Healthcare organizations need more support from boards and governments to defend against the rising number of cyber attacks, particularly ransomware, says the chief security officer of a U.S.-based information sharing and analysis centre for the sector.
“Organizations are stretched thin, they just don’t have the people, budget to support the basic types of [cybersecurity] programs,” Errol Weiss, CSO of the Health-ISAC said in a recent interview.
“We need more resources for cybersecurity, everything including budget and appropriately trained and experienced staff to set up cybersecurity systems and to make sure they are being monitored and anomalies are being addressed quickly and mitigating controls are being put in place rapidily to close those holes.”
Two recent reports show what the sector is facing. Health-ISAC’s Q4 report for last year highlighted that ransomware attacks against the healthcare sector rose steadily throughout 2023.
Globally, 459 of 5,559 ransomware attacks hit the healthcare sector last year. The vast majority of them (379) were in the Americas (315 in the U.S. and 17 in Canada).
While initial compromises were often through poorly secured implementations of Windows RDP (remote desktop protocol) and compromised credentials, towards the end of the year many networks were penetrated by exploiting a vulnerability in devices running Cisco Systems’ IOS XE operating system (CVE-2023-20198).
The latest examples of the crisis: In the past seven days, the BlackCat/AlphV ransomware gang took credit for an attack on Change Healthcare, which processes pharmaceutical scripts for many hospitals, and the Rhysida gang said it was behind the attack on Chicago’s Lurie Children’s Hospital.
Health-ISAC also participated with the American Hospital Association in a just-released report for CISOs on the current and emerging healthcare cyber threats.
The number of healthcare-related data thefts globally averaged more than 86,000 records a day for the past 13 years, it found. “What’s even more troubling,” the report adds, “is that the number of incidents reported is increasing at an alarming rate.”
Although headquartered in Orlando, Fla., the Health-ISAC has 835 members in 100 countries, including 10 in Canada.
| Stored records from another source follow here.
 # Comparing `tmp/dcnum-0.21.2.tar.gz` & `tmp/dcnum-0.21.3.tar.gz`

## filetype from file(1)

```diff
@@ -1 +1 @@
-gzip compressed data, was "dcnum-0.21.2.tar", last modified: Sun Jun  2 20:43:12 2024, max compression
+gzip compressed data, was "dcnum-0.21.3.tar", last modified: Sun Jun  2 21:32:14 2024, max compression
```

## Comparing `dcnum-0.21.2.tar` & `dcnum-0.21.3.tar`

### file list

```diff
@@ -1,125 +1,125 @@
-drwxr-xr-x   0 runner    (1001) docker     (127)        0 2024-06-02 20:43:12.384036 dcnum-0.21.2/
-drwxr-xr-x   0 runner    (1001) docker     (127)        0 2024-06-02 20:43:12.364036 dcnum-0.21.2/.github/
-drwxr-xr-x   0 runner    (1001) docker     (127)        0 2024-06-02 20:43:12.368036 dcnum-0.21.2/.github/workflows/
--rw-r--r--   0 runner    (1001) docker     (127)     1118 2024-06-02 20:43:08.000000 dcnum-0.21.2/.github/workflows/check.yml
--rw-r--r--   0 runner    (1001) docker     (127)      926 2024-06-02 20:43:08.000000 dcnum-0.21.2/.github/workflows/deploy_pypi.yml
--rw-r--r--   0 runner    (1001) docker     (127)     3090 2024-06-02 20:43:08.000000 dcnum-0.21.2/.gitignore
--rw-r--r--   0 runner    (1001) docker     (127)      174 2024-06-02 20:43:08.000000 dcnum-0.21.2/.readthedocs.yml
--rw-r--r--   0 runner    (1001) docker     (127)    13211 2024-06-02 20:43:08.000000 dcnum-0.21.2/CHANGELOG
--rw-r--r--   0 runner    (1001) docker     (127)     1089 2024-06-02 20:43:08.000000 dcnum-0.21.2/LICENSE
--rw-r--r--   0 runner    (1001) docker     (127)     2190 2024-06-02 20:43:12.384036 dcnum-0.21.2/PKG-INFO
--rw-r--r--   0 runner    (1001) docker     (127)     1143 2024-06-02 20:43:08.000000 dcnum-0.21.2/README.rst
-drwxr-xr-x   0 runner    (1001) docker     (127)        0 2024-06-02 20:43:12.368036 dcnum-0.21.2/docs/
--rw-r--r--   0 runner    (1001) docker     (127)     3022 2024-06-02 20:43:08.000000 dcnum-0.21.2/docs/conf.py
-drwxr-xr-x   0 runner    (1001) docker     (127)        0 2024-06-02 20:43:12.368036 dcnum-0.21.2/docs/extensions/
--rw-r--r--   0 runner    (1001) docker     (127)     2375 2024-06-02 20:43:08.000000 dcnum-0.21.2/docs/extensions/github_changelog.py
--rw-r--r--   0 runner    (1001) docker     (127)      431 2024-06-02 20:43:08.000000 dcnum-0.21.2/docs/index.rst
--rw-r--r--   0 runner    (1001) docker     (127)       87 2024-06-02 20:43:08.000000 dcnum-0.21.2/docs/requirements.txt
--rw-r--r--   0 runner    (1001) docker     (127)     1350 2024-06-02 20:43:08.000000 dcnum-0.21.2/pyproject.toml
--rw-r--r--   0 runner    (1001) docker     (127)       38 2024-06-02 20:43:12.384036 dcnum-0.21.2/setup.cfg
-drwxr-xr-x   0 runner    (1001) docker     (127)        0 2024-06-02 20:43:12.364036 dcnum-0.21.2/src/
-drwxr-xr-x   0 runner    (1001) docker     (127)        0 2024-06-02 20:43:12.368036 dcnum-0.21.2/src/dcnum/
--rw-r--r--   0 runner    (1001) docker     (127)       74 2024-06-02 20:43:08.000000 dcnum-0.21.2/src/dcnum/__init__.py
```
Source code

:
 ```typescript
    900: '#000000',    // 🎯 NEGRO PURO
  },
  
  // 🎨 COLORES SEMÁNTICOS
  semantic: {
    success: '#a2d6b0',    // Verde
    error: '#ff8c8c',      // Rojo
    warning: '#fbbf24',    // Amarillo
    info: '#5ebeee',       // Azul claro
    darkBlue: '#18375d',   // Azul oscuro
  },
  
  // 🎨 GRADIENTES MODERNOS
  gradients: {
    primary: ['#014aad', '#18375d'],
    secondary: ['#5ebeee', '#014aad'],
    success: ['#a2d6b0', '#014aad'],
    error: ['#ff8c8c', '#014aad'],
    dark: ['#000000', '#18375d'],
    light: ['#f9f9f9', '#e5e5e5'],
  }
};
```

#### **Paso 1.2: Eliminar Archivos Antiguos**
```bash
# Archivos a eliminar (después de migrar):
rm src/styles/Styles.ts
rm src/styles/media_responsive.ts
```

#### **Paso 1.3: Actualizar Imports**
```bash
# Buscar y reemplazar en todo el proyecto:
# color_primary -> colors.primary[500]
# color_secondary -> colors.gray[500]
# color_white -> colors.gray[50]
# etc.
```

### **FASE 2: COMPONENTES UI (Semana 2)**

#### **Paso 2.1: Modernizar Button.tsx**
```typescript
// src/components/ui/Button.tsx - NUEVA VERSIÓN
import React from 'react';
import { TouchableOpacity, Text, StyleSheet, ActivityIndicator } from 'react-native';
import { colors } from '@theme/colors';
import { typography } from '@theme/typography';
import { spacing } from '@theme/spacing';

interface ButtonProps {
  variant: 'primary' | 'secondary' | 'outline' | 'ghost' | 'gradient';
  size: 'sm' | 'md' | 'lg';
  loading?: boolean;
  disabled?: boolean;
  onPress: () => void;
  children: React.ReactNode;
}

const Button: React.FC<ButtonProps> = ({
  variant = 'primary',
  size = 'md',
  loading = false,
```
Members include hospitals, clinics, insurance companies, pharmaceutical companies, medical device manufacturers, and electronic health software providers.
Health-ISAC charges membership fees based on revenue. For example, organizations that have under US$100 million revenue pay US$2,400 a year for access to threat intelligence.
Last year, it provided 39 targeted alerts to specific Health-ISAC member organizations to help teams mitigate potentially exploited vulnerabilities. It also delivered eight targeted alerts to member organizations where threat actors had already installed an implant using the Cisco IOS XE vulnerability.
Hospitals and clinics hold sensitive data of patients, which may put pressure on them to cave to ransom demands. And for-profit hospitals might seem to be logical targets in particular, because they would be seen as able to pay to get access back to encrypted and stolen data.
However, Weiss believes most ransomware attacks are opportunistic: Attackers exploit any opening at any organization they find. “I call it a shotgun method: They’re not aiming at anyone, they’re just casting a wide net.”
“They don’t even realize, when they obtain access to a victim’s network, what they have a foothold in,” he said.
However, once inside and when they realize what the victim organization is, gangs don’t hold back on their pressure tactics. “We have seen threats to release information including psychiatric care notes, even images of cancer patients, before and after pictures of surgeries — really horrific stuff,” Weiss said.
Asked why cybersecurity isn’t more of a priority in the sector, Weiss said that in the past several years, the rapid rise of ransomware is causing organizations to act. “We’re starting to see more discussion around what represents good minimum cyber hygiene, for example, when it comes to securing environments.”
Historically in the U.S., he said, healthcare institutions were focused on being compliant with privacy regulations. That has left “a large gaping security hole that an adversary could take advantage of.”
One recent aid: In January, the U.S. Department of Health and Human Services published Cybersecurity Performance Goals for the public health sector to follow.
The biggest mistakes organizations make are: not backing up data regularly, not patching vulnerabilities fast enough, and not implementing multifactor authentication to protect logins, Weiss said.
Asked why healthcare organizations aren’t doing those basics, he said it comes back to a lack of financial and human resources.
To move in the right direction, organizations sometimes have to decide between buying medical or IT equipment, he said. But they also have to realize that cybersecurity risks are “huge.”
“There’s going to have to be some hard decisions made when it comes to budgets,” he said. Government tax breaks for purchases and training IT staff will help, he added.
If things continue as they are, “we’ll continue to read about organizations becoming victims of the next cybercriminal organization,” he said. “The malware we’re getting is getting more sophisticated. Bad guys are constantly evolving their tactics to beat the system, and if organizations aren’t addressing that, there will be an impact.”